Sehari-hari, Meuthia menjalankan bisnis pemasaran jaringan yang membuatnya bertemu banyak orang. Dari hal tersebut, ia banyak belajar dan memahami ragam karakter manusia. Termasuk bagaimana sisi emosi manusia bisa memengaruhi kehidupan mereka. “Kalau bagi saya, urusan dompet, hati, dan pikiran paling gampang mengguncang emosi,” ujar ibu dua anak yang sudah beranjak dewasa itu. Dalam bukunya, Thia banyak merefleksikan pengalamannya tentang minder, boros, perasaan beruntung, perasaan iba, serta ketidakmampuannya untuk bilang “tidak.” Thia yang sempat depresi berkepanjangan pun akhirnya bangkit untuk menjadi inspirasi. Kuncinya, Thia mengganti cara pandang. Tak lagi menempatkan diri sebagai “korban,” tapi sebagai pemegang kendali kehidupan. Di buku ini, Thia berusaha mengingatkan, bahwa masing-masing dari kita sudah memiliki modal untuk bahagia lahir batin asal mau menjalani kehidupan dengan mental juara. “Saya belum pernah menemukan orang-orang kuat yang tidak memiliki masa lalu berat,” timpal psikolog Gisella Tani Pratiwi. Namun bukan berarti, setia orang yang saat ini terpuruk bakal menjadi orang berhasil nantinya. Sebab semua dipengaruhi oleh sudut pandang. Suatu peristiwa hanyalah peristiwa, pelakunya lah yang melabeli itu sebagai tantangan, masalah, atau hambatan. “Semakin positif sudut pandang kita, maka kita akan semakin siap untuk move on,“ kata psikolog yang juga kordinator Yayasan Pulih.

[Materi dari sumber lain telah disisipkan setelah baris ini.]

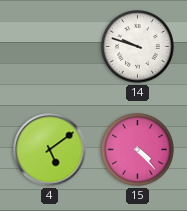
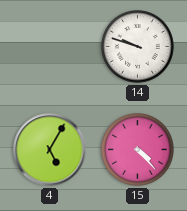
4: 5:09 -> 5:05
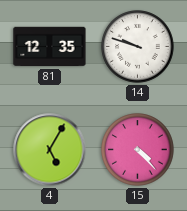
81: none -> 12:35
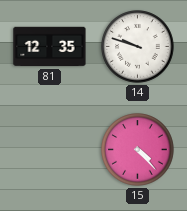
4: 5:05 -> none
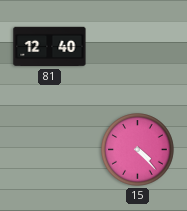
81: 12:35 -> 12:40
14: 9:48 -> none
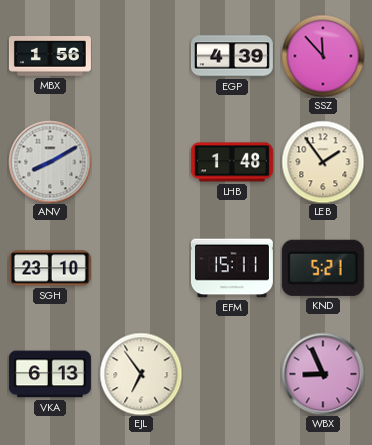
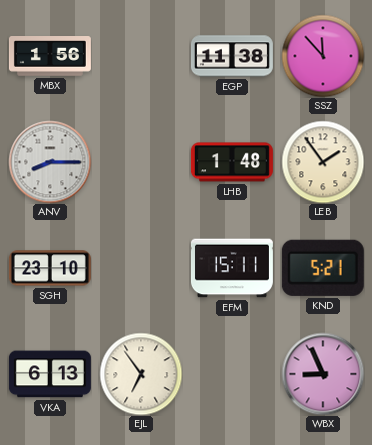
EGP: 4:39 -> 11:38
ANV: 8:10 -> 8:15
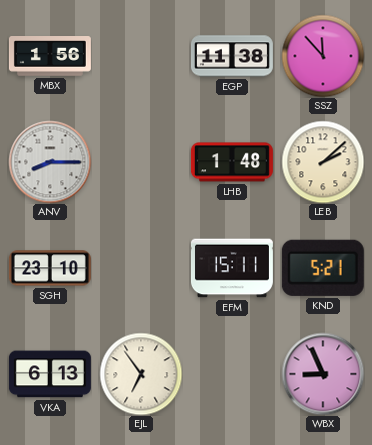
LEB: 1:54 -> 2:08
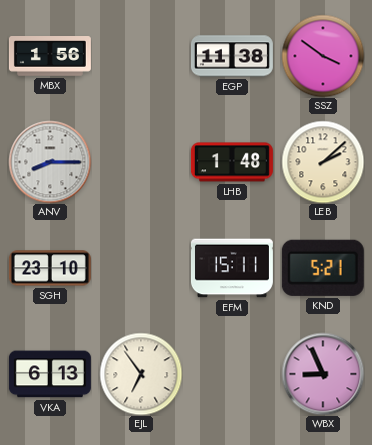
SSZ: 11:53 -> 3:51
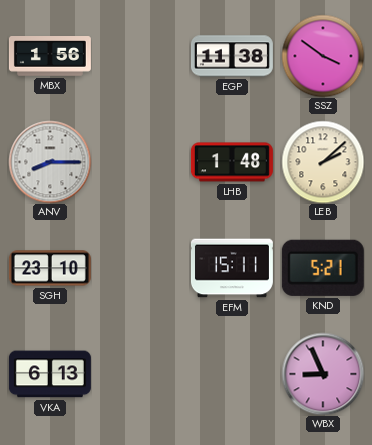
EJL: 6:54 -> none
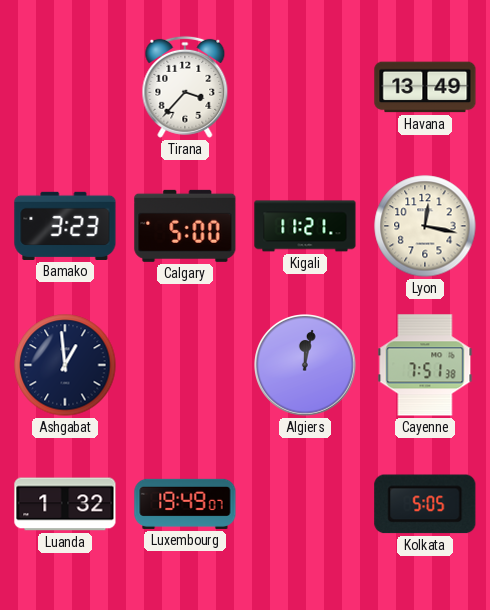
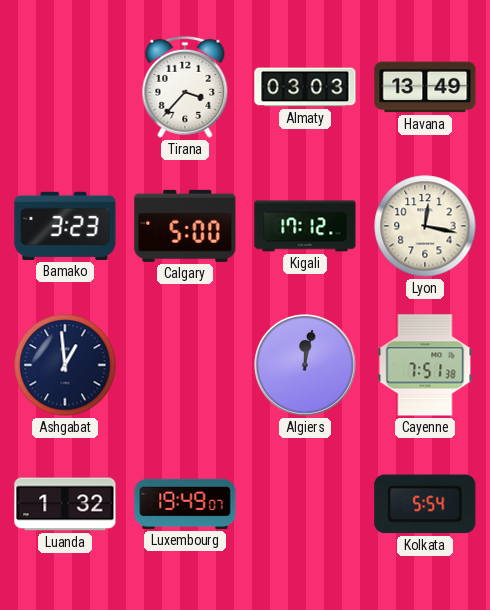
Almaty: none -> 03:03
Kigali: 11:21 -> 17:12
Kolkata: 5:05 -> 5:54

Menurutnya langkah pertama yang paling mendasar ialah menerima diri apa adanya, lengkap dengan segala kelebihan dan kekurangan. “Dengan begitu, kita jadi lebih siap dengan kondisi apa yang membuat kita nyaman atau tidak. Jadi tidak ada istilah ‘kaget’ atau ‘stres,’” tambahnya.
Menjadi diri yang baru bukan berarti meniru. Tapi memunculkan diri dengan kualitas yang terbaik artinya bercermin untuk mengenal diri sendiri, membuang edisi lama dan bersiap membuat edisi baru. Kamu, edisi baru!